(Requests)
a) Copy word for word the stretch from "As I have been" through "West Virginia, Maryland." in the Westmoreland history passage below.
b) In the Westmoreland history passage below, whose hunting ground is the region called?

(Given passage)
+--

As I have been presenting here for a year, Westmoreland, as well as Fayette, have a rich past as proud and influential as most any in the nation, bordering on the gateway to the Northwest generally, and the Ohio Valley more specifically. More investigation is needed to dig down to deeper layers, and this endeavor is worth every effort. The hunting ground of the Seneca and the watery routes to the Mississippi River. A land of boundary disputes, fueled with Scotch moonshine and tempered with the admiring land surveys and excursions of our first President, no less. All this and surrounded by great states as well, Virginia, New York, the mounds of Ohio, West Virginia, Maryland.
|1939 overhead photo containing location of structure near Dexter|
It appears likely that a R x R track once ran through the area of the elevated road.
There is a fair amount of railroad and coke oven historical knowledge available in our region, to the degree that this hasn't been examined as heavily on this site. That may change in time, but I do concentrate on the oldest material I can reach when this appears pertinent. I feel that is partly the case in this situation.

+--

(Stored data)
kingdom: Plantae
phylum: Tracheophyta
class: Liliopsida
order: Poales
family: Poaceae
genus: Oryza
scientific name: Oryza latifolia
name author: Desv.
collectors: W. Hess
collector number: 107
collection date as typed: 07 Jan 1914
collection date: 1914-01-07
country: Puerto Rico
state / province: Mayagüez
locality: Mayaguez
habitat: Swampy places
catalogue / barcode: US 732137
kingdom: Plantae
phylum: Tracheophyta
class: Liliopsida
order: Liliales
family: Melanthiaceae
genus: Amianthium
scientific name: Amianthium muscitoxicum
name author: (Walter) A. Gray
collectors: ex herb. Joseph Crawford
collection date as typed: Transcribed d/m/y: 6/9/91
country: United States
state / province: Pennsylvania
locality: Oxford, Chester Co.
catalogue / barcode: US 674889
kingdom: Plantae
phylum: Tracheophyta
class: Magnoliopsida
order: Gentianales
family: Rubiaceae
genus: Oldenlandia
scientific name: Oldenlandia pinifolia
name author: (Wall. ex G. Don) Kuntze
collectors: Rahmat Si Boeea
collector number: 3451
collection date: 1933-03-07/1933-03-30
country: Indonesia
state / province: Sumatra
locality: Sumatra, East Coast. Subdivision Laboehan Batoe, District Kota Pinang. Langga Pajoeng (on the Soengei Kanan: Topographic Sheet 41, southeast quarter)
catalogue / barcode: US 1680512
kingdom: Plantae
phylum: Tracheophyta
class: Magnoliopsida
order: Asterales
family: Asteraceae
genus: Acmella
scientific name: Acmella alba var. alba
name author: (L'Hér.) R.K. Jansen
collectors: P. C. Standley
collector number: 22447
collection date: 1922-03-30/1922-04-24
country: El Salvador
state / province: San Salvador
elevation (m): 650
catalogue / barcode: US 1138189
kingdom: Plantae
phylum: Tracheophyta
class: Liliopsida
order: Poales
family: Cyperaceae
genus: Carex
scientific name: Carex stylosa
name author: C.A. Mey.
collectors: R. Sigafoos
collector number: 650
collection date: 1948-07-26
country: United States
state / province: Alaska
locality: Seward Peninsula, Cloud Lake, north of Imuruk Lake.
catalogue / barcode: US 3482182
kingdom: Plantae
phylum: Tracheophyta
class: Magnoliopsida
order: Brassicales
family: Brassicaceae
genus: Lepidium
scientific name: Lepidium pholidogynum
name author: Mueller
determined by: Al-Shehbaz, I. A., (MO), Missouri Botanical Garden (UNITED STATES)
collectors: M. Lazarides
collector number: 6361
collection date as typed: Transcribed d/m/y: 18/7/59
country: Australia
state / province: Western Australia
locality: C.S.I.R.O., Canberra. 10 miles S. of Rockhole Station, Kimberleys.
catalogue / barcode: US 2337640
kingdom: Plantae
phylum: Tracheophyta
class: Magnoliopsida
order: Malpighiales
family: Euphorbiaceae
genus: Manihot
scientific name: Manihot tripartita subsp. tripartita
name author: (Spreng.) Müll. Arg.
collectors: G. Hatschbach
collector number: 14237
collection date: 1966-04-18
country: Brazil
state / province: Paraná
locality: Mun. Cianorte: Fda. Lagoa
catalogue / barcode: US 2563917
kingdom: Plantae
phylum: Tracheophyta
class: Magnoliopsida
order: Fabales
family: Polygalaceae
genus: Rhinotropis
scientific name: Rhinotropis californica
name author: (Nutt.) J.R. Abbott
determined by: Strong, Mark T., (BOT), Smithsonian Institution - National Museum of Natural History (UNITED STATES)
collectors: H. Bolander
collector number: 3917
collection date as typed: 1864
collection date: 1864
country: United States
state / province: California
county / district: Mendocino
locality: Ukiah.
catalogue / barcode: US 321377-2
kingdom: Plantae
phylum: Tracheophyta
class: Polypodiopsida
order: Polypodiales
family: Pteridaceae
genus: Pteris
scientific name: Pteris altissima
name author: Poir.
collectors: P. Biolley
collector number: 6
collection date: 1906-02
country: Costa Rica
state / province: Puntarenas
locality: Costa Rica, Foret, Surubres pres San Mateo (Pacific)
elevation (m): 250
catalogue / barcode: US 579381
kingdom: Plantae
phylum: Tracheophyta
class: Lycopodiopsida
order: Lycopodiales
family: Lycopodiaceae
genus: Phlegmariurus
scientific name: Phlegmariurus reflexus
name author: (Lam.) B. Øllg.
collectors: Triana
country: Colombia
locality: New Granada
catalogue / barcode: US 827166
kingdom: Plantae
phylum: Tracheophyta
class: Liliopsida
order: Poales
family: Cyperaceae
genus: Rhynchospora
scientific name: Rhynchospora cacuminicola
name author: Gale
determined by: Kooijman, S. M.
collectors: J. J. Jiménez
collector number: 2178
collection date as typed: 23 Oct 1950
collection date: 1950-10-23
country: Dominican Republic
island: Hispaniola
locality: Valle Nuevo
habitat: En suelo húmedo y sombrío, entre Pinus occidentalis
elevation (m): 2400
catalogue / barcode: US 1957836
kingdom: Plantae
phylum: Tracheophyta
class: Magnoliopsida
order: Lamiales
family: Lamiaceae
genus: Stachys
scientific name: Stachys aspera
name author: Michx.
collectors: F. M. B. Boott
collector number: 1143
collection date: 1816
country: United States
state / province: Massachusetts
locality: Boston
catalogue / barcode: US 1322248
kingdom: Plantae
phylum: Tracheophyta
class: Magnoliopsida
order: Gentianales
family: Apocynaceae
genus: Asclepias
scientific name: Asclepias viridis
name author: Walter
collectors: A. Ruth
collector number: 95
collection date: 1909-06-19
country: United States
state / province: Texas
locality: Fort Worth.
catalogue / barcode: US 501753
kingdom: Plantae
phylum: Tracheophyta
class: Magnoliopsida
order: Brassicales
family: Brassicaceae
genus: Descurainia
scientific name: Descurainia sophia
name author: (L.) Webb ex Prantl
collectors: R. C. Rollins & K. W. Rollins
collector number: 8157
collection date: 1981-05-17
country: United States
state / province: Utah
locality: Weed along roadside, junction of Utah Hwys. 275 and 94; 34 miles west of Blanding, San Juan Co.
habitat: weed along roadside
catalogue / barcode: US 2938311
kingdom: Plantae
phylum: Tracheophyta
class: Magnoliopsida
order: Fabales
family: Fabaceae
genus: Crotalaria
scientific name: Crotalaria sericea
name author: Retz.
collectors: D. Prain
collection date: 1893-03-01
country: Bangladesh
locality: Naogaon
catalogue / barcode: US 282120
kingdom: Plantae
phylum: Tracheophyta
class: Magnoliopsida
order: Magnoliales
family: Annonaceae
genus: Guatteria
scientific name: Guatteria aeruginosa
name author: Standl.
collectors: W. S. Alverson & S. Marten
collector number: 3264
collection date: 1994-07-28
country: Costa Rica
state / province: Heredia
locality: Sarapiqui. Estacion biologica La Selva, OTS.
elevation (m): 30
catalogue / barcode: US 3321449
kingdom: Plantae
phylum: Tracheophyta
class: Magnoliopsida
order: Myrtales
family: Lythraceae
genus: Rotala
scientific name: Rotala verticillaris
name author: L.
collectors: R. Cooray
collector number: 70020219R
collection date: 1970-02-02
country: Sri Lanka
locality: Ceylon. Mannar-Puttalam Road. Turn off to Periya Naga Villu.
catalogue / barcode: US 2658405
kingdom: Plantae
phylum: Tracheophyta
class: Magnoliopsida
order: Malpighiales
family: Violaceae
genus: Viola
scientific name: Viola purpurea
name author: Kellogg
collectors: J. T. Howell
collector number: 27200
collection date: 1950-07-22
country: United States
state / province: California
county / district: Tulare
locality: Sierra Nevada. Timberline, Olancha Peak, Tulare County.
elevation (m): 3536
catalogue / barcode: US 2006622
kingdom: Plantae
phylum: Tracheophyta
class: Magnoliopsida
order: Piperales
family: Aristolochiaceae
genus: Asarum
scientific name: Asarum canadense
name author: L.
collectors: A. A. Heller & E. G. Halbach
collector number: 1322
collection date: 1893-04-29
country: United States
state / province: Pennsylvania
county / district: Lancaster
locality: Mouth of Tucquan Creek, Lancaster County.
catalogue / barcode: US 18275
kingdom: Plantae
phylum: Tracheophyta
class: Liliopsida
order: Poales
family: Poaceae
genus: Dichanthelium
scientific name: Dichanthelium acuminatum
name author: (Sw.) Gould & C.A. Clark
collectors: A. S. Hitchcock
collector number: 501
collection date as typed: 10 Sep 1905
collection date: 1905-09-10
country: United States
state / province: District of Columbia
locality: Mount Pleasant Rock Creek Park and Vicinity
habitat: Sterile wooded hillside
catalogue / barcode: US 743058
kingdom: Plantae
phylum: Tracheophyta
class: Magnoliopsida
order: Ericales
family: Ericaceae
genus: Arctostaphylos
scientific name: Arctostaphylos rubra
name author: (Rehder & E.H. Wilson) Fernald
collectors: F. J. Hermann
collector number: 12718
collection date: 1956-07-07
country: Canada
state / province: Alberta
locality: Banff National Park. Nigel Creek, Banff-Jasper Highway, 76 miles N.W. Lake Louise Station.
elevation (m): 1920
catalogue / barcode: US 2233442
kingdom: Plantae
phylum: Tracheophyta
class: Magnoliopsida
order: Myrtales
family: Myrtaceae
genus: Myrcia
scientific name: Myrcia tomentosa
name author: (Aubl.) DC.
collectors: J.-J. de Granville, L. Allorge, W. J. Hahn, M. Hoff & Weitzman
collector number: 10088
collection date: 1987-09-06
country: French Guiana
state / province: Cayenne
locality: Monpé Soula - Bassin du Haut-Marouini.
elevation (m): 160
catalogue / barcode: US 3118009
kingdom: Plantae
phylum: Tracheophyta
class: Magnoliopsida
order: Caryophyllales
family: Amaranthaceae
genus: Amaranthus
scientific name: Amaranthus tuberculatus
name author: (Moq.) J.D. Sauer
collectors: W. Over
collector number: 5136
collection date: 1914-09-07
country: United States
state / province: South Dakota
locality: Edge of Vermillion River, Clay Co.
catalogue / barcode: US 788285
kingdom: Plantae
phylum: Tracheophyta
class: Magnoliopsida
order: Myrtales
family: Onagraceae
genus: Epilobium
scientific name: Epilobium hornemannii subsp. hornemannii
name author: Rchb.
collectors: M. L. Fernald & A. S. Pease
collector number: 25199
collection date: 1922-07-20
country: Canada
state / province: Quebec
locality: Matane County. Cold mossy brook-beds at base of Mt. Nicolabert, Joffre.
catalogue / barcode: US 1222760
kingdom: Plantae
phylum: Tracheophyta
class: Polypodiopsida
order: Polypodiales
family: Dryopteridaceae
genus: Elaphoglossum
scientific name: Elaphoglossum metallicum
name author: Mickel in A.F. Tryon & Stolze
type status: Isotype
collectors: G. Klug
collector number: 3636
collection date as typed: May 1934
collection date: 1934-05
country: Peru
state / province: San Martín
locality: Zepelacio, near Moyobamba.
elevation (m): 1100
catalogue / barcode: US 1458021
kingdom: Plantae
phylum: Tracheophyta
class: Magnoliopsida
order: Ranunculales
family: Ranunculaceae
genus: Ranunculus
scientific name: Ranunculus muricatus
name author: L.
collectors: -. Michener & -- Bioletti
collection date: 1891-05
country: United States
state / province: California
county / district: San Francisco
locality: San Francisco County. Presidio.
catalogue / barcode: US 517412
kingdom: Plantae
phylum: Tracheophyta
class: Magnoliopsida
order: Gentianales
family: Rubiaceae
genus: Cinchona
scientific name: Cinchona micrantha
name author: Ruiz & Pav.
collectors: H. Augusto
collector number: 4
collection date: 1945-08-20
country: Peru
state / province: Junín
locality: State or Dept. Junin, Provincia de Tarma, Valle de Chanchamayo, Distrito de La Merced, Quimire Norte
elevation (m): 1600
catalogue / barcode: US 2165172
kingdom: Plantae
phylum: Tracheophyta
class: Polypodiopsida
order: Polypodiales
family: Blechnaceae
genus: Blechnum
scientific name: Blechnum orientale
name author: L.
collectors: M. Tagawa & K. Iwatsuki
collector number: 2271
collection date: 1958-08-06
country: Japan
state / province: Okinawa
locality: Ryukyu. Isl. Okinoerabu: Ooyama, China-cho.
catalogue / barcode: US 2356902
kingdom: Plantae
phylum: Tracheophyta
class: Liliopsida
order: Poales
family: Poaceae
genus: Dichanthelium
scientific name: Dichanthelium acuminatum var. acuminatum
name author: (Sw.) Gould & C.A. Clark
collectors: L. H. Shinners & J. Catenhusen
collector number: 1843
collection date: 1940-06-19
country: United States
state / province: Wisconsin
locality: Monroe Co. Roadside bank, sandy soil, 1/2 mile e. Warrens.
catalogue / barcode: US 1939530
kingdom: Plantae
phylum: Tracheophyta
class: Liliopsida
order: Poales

+--

(Results of the tasks)
a)
As I have been presenting here for a year, Westmoreland, as well as Fayette, have a rich past as proud and influential as most any in the nation, bordering on the gateway to the Northwest generally, and the Ohio Valley more specifically. More investigation is needed to dig down to deeper layers, and this endeavor is worth every effort. The hunting ground of the Seneca and the watery routes to the Mississippi River. A land of boundary disputes, fueled with Scotch moonshine and tempered with the admiring land surveys and excursions of our first President, no less. All this and surrounded by great states as well, Virginia, New York, the mounds of Ohio, West Virginia, Maryland.

b) The Seneca.